The shoot apical meristem (SAM) of angiosperms comprises a group of undifferentiated cells which divide to maintain the meristem and also give rise to all the above-ground structures of the plant. Previous studies revealed that the Arabidopsis ARGONAUTE10 [AGO10, also called PINHEAD (PNH) or ZWILLE (ZLL)] gene is one of the critical SAM regulators, but the mechanism by which AGO10 modulates the SAM is unknown. In the present study we show that AGO10 genetically represses microRNA165/166 (miR165/166) for SAM maintenance as well as establishment of leaf adaxial-abaxial polarity.
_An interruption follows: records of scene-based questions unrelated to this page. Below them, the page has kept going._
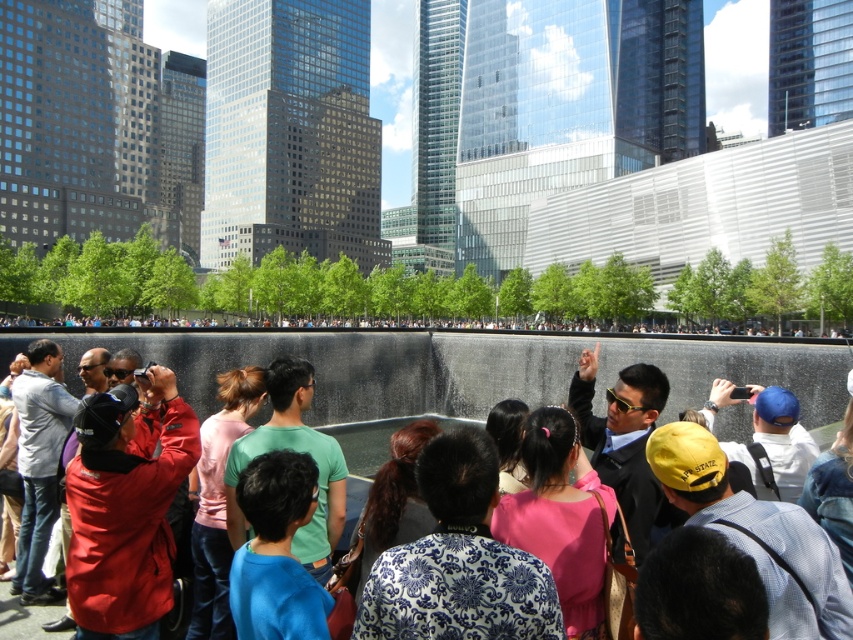
Question: Which point appears farthest from the camera in this image?

Choices:
 (A) (140, 579)
 (B) (596, 600)
 (C) (677, 618)

Answer: (A)

Question: Does red matte jacket at lower left appear under dark blue fabric at lower center?

Choices:
 (A) no
 (B) yes

Answer: (A)

Question: In this image, where is red matte jacket at lower left located relative to blue and white patterned shirt at center?

Choices:
 (A) left
 (B) right

Answer: (A)

Question: Is dark blue fabric at lower center smaller than black hair at center?

Choices:
 (A) no
 (B) yes

Answer: (B)

Question: Considering the real-world distances, which object is closest to the red matte jacket at lower left?

Choices:
 (A) pink fabric shirt at center
 (B) yellow fabric cap at lower right

Answer: (A)

Question: Among these points, which one is farthest from the camera?

Choices:
 (A) (834, 476)
 (B) (735, 560)
 (C) (200, 481)

Answer: (C)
Levels of miR165/166 in leaves and embryonic SAMs of pnh/zll/ago10 mutants are abnormally elevated, leading to a reduction in the quantity of homeodomain-leucine zipper (HD-ZIP) III gene transcripts, the targets of miR165/166. This reduction is the primary cause of pnh/zll SAM and leaf defects, because the aberrant pnh/zll phenotypes were partially rescued by either increasing levels of HD-ZIP III transcripts or decreasing levels of miR165/166 in the SAM and leaf. Furthermore, plants with an abnormal apex were more frequent among pnh/zll rdr6 and pnh/zll ago7 double mutants and increased levels of miR165/166 were detected in rdr6 apices. These results indicate that AGO10 and RDR6/AGO7 may act in parallel in modulating accumulation of miR165/166 for normal plant development.